The apples we find at the Land School are a product of its isolated history. The school is in a remote area half an hour from supermarkets and shopping malls. The neighboring farmers who remain here eke out a meager livelihood raising dairy cattle, goats, sheep, and CSA vegetables, as well as some hay, corn, and soy. This farm’s isolation has allowed my old tree to thrive through four generations of families who picked the fruit, made sauce and pies, and stored the apples, wrapped in newspaper, in baskets in the root cellar.

The school’s apples are unique to this farm, to its soil, rain, and sun. I’ve never eaten anything like them. Will our kids recall their flavor? It’s the taste of fall family work weekends with wheelbarrow races, basketball in the hayloft, flashlight tag; of the day our big sloppy black Lab was ambushed by the bossy rooster. It’s the hours our youngest son, Tim, spent on the creek’s shore building “troll” houses with sticks and leaves; it’s the scent of the campfire’s wood smoke as parents and kids talked late into the night after dinner; and it’s that sticky, apple-rich scent that filled the packing shed when we sorted apples into the CSA boxes for the weekly share.
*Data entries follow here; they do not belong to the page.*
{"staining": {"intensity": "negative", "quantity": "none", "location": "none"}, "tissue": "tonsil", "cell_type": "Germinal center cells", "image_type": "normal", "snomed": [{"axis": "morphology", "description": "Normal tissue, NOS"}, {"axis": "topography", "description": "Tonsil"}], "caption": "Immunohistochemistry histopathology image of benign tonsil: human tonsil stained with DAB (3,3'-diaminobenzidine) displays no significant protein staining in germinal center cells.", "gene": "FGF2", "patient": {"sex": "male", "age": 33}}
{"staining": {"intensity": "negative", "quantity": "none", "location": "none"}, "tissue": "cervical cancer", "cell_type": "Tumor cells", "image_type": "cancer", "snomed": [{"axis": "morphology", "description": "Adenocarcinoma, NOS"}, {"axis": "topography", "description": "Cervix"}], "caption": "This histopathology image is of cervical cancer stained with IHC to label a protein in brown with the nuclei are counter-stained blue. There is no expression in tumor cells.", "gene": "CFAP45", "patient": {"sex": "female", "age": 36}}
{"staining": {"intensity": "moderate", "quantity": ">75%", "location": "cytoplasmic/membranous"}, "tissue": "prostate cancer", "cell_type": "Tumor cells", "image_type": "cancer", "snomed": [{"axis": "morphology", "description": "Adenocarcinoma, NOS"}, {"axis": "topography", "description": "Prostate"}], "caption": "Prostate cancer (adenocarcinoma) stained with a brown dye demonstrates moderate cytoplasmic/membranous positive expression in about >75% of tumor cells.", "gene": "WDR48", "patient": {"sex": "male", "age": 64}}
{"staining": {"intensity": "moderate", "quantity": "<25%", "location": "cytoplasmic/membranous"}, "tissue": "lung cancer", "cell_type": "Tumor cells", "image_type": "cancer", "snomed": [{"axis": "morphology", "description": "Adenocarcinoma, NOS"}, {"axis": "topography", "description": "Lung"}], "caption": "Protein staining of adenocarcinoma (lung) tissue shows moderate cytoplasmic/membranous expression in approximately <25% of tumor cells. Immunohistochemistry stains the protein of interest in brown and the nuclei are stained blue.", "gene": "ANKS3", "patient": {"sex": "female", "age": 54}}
The new varieties from the U of M, SweeTango, Zestar!, and their forerunner, Honeycrisp, were not created in nature and are not the happy accident of wind or bees. Yet they’ve become the industry standard, exploding with juices and a crackling crunch, bloated and thin-skinned. That first snap of sweetness quickly turns cloying because they are a one-note fruit—big, and often hard to finish. The Land School’s neighboring farmer Dale told me that even his pigs seem to have tired of them. “If I put Honeycrisp or SweeTango in their trough they’ll tip it over. They’ve just gotten used to more complex flavors,” he jokes. “They’re interested at first, but then, you know, I can tell that they’re looking for something else.”

That saying—“The apple never falls far from the tree”—is often used as a catchall for the inevitable strengths and weaknesses that the older generation passes on to the young. Among farmers, the wisdom being passed can only be seen as a positive. The work being done to preserve heirloom apples is making it possible for those eager to learn the old ways to carry them forward, melding modern technologies and ecological wisdom. Our nineteenth century’s apple diversity reflected different purposes and different needs, but reflected an appetite for differences. When I taste a good apple, I taste the biodiversity it represents. If we succumb to a world of the generic apple, we are in danger of our taste buds becoming generic as well. Cultivating ourselves is the first step toward diversifying our orchards.

Dan Bussey’s orchard grows apples in fascinating shapes, colors, and flavors that can delight and nurture us all. As such, the apple is a “democratic” fruit, as varied and interesting and diverse as our country itself. An affordable luxury, apples are within the means of every person. Their enjoyment requires nothing more than our attention to the variety of trees and the stories they tell. Simple and straightforward, this fruit has a special meaning among people who know what they are eating. In many ways, the apple may lead us to a greater understanding and appreciation of our food and our land, in the same way the original apple, in the Garden of Eden, provided another kind of wisdom that carried us forward.